Il est certain que s'il suffisait de voter pour supprimer le chômage, la misère voire le néolibéralisme, comme le proclament tous les populistes et démagogues, ce serait merveilleux. Il est très significatif qu'on ait la même surestimation de la démocratie à l'extrême-droite qu'à l'extrême-gauche alors que la démocratie n'est que le moins pire des systèmes. Les gauchistes ont pourtant toujours été groupusculaires, jamais la démocratie ne les a soutenus, mais le mythe du pouvoir du peuple y reste fortement ancré alors même que ce sont les tendances nationalistes et fascisantes qui ont le vent en poupe. On voudrait que le vote ouvrier ne soit pas motivé par l'immigration alors qu'il est bien évident que c'est l'immigration qui a fait basculer le résultat du référendum. Partout ailleurs qu'en Angleterre il aurait été possible d'interpréter le rejet de l'Europe comme un rejet de ses politiques libérales, mais pas dans le pays le plus libéral et financiarisé ! C'est bien sûr pratique d'avoir un bouc émissaire. Si on fait de l'Europe la cause de tous les maux, il faut sur le champ sortir de l'Europe, tout étonné ensuite de se retrouver avec une droite (nationale) au pouvoir et une politique tout aussi libérale si ce n'est plus brutale ! On peut d'ailleurs nommer l'origine du mal d'autres noms : néolibéralisme, capitalisme, marché, technique, oligarchie, quand ce ne sont pas d'obscurs complots. Une fois nommé, hop on le supprime (en pensée) et tout va bien ! Ceux qui y croient peuvent en devenir enragés, on le comprend bien, ce serait si facile, incompréhensible qu'on s'y refuse. C'est malheureusement un peu plus compliqué, il y a des réalités matérielles et, comme en Egypte ou au Venezuela, on voit que la démocratie ne peut rien face à une politique qui échoue.

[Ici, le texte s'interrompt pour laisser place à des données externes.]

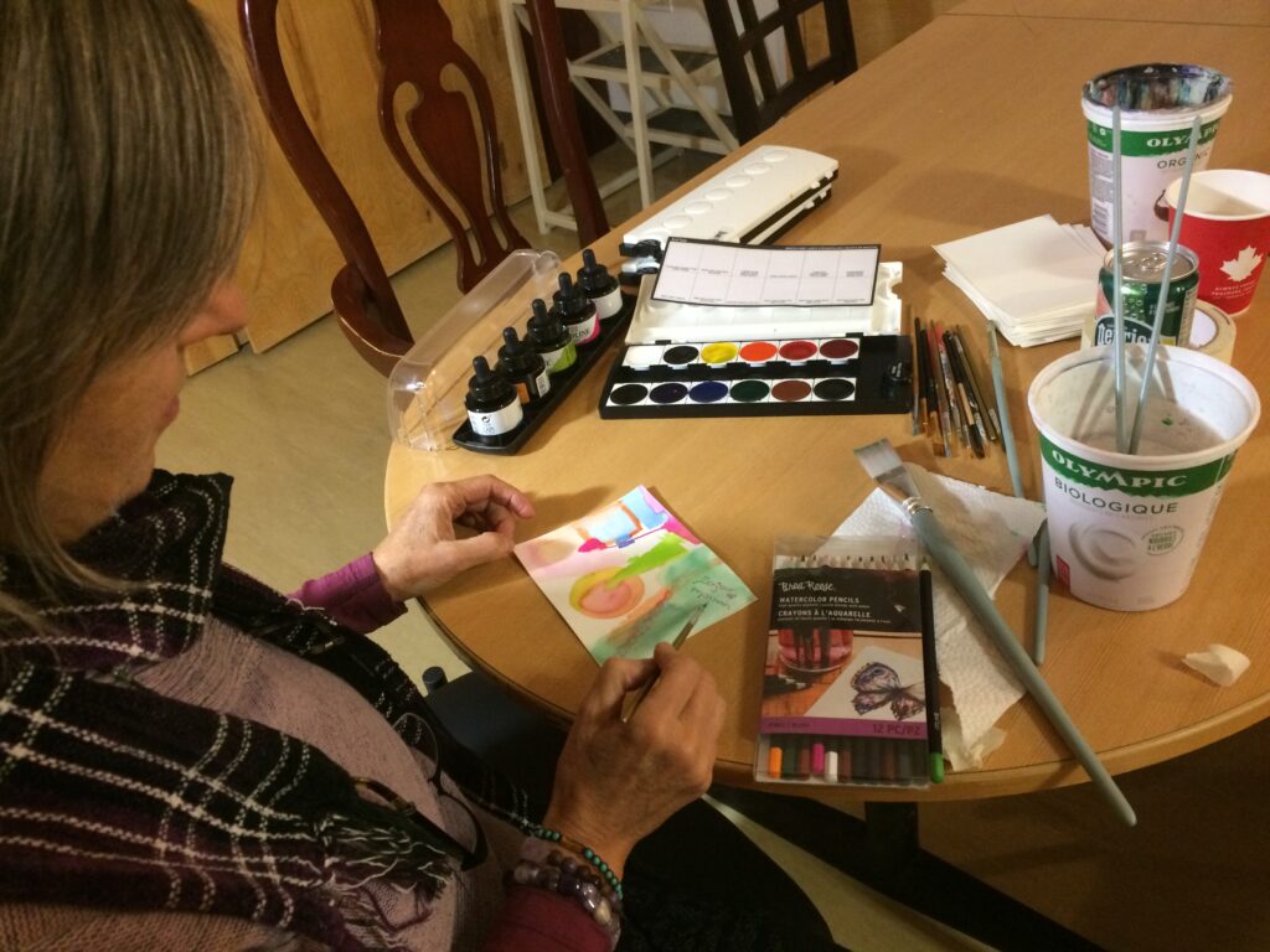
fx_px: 1064
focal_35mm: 29
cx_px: 635
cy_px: 476
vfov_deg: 48.2
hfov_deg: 61.7
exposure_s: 1/20
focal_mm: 4.15
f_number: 2.2
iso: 320
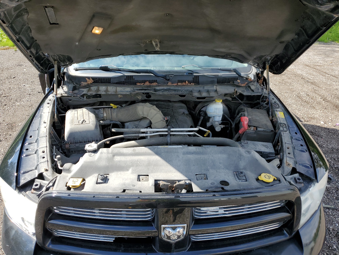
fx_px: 255
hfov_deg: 67.3
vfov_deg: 53.1
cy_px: 128
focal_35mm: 26
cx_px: 170
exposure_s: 1/1000
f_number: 1.5
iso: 50
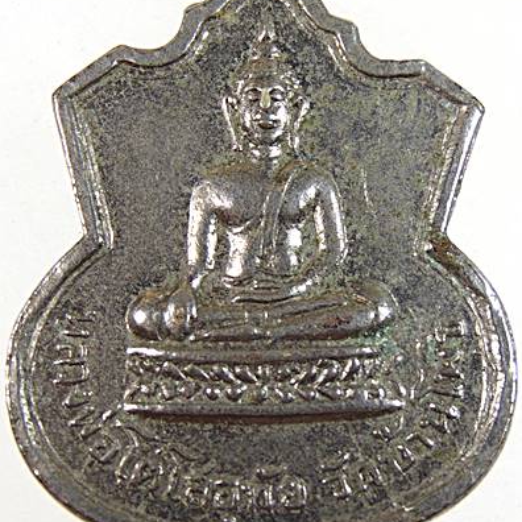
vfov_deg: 34.0
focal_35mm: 50
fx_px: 853
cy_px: 248
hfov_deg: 34.0
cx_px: 262
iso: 100
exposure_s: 1/30
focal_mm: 7.6
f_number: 3.3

Les Français, dernier peuple politique, ne veulent rien en savoir, mais l'ère des grandes idéologies a définitivement vécue avec la globalisation marchande et l'empire du droit. Ce n'est pas, bien sûr, qu'on ne pourrait rien y faire mais, comme je le martèle en vain depuis des années, il faudrait revenir au local, à ce qu'il est possible de faire au niveau de la commune, pour s'affronter à la difficulté des problèmes mais aussi à de véritables solutions, moins imaginaires ou autoritaires. Personne n'y croit mais le moment de vérité pourrait approcher où, devant l'impuissance politique, le mythe de la souveraineté et de ses vaines espérances se dissipera, laissant place à la coopération internationale. Il apparaîtra alors clairement à tous, qu'il faut s'adapter aux évolutions du travail et construire ses nouvelles protections sociales plutôt que de se rêver hors du monde et de son époque. Mais, en attendant, il semble bien qu'on soit entré dans de grandes turbulences, un avenir qui est redevenu imprévisible.